For the sake of this discussion, let's call one of these hypothetical idiot terrorists Ralph. I know I could call him Mohamed or Khalid, but that would be stereotyping and stereotyping is bad and never accurate. Nope. Never ever.
Anyhow, Ralph would be the guy who barely squeaked through Terrorist Training Tech. His professors probably didn't want to have him fumbling around in Bomb Making 101 for another year so they passed him just for showing up to class every day.
But then after graduation, Ralph's handlers would be at a loss as to where to use him. They wouldn't want him involved in the planning of an attack on one of the big cities. He'd probably bungle that operation and get his whole sleeper cell hauled off to GITMO for a little fun-in-the-sun.
No, they would want to save that work for students who graduated magna cum bomba, not the doofus who made it through TTT -- Go Fighting Crusaders! -- out of the sheer grace of his professors and God or Allah or whatever deity was driving his personal train.
So where else could they assign him where he might not get caught, but still might do some good for their cause?
The Midwest is perfect. If Ralph happened to actually succeed at blowing up something, it would be great PR, a stab in the Heart of the Great Satan. And if not, at least Ralph would be far away from the real terror schemes being cooked up in the big cities.

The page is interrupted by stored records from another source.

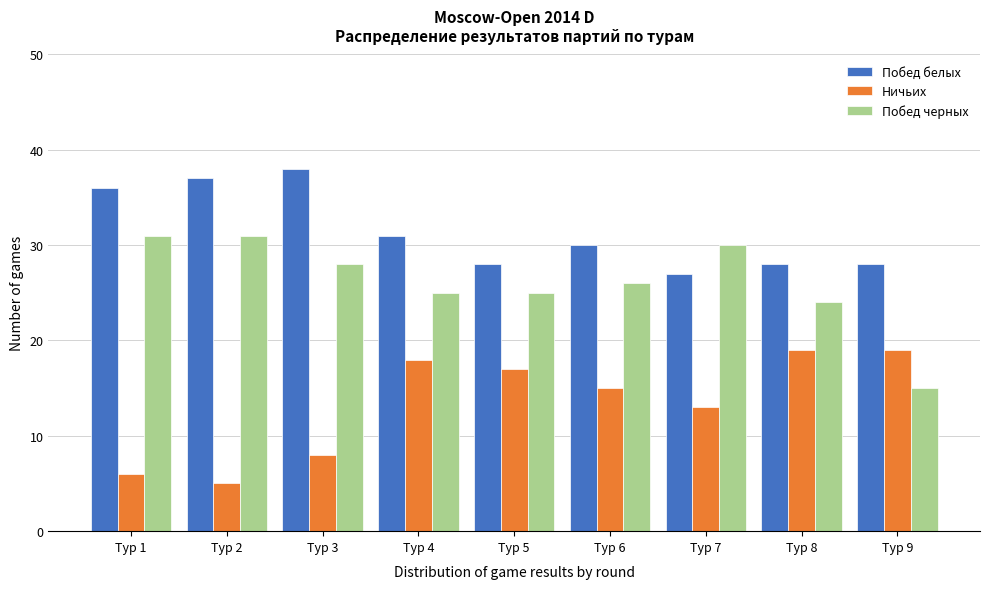

Reading left to right, list all the values displayed in this chart.

Побед белых: 36	37	38	31	28	30	27	28	28
Ничьих: 6	5	8	18	17	15	13	19	19
Побед черных: 31	31	28	25	25	26	30	24	15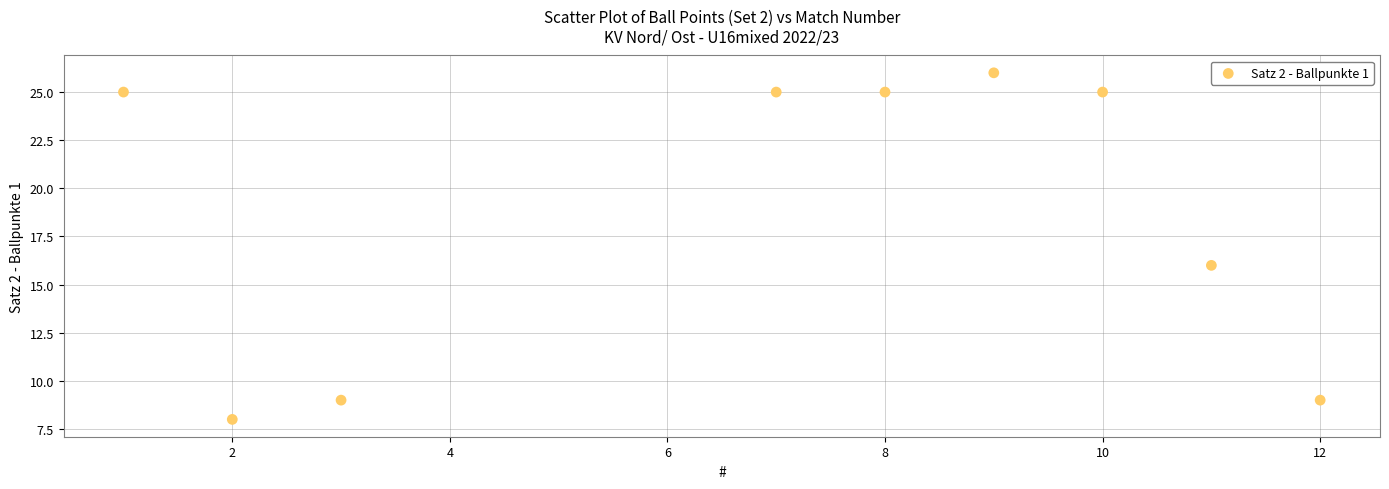

What is the average Y value?

19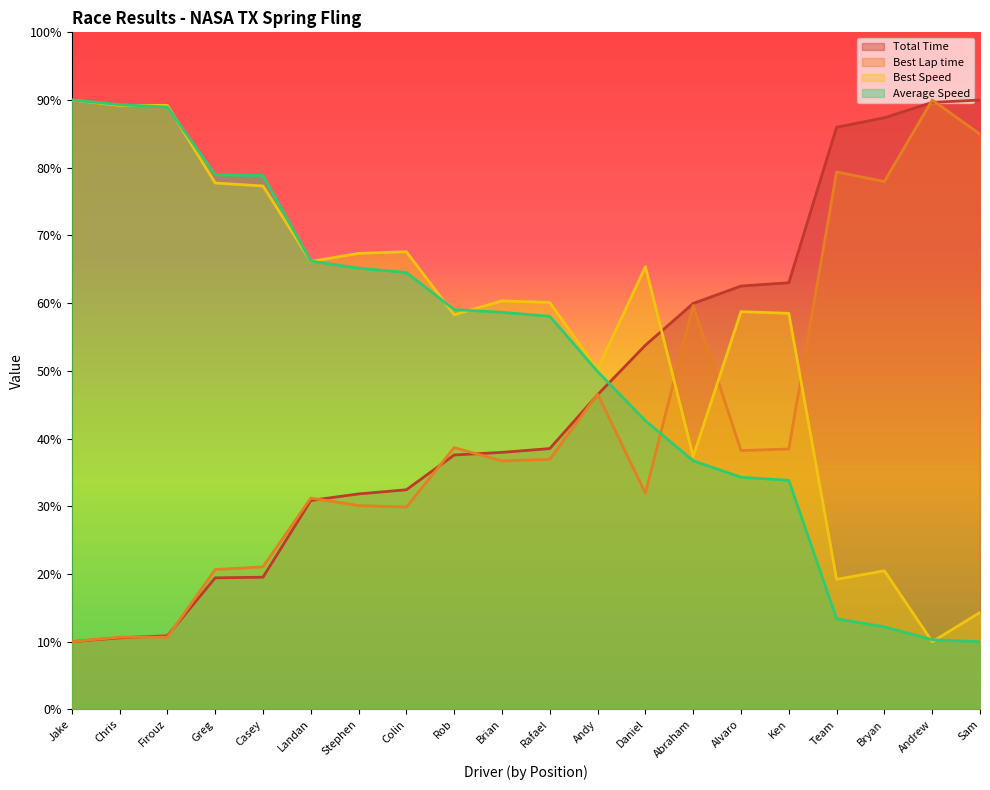

What are all the series names shown in the legend?

Total Time, Best Lap time, Best Speed, Average Speed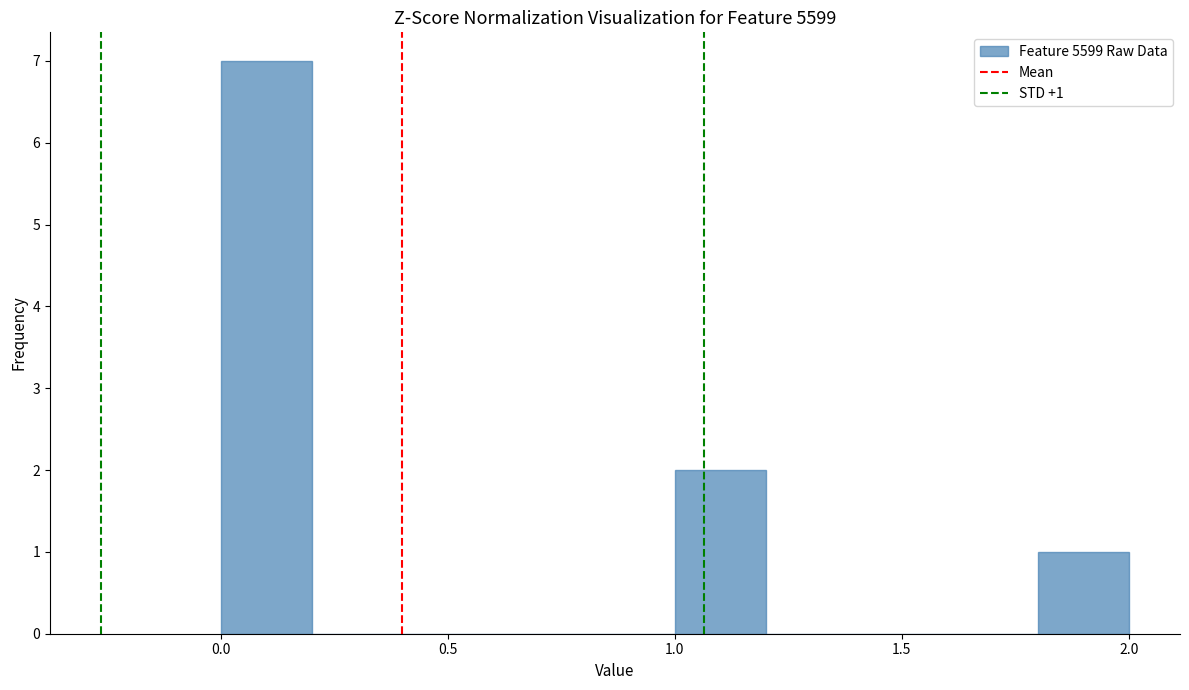

Which range on the x-axis has the tallest bar?

0.0 to 0.2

But, of course, Ralph's plans to blow-up our old Federal Building have long been foiled by a squadron of vigilante orange traffic cones.
I don't know what those cones are made of, but apparently it includes some powerful anti-terrorist juju.
That's why I was so concerned this past Monday, when I drove by the Federal Building and there was not a cone in sight! Not one!
I don't know if some genius had put them away in deference to last weekend's homecoming parade or what, but as of Monday, our old Federal Building was a sitting duck, defenseless against terrorist attacks.
Thankfully, someone guarding the old Federal Building noticed this hole in the perimeter security and took action on Tuesday. The cones were back at their posts once more.
I breathed a sigh of relief when I saw them standing at attention, suspiciously eyeing every vehicle that drove by on Broadway.
The world was safe again.
Ralph the Terrorist had missed his chance.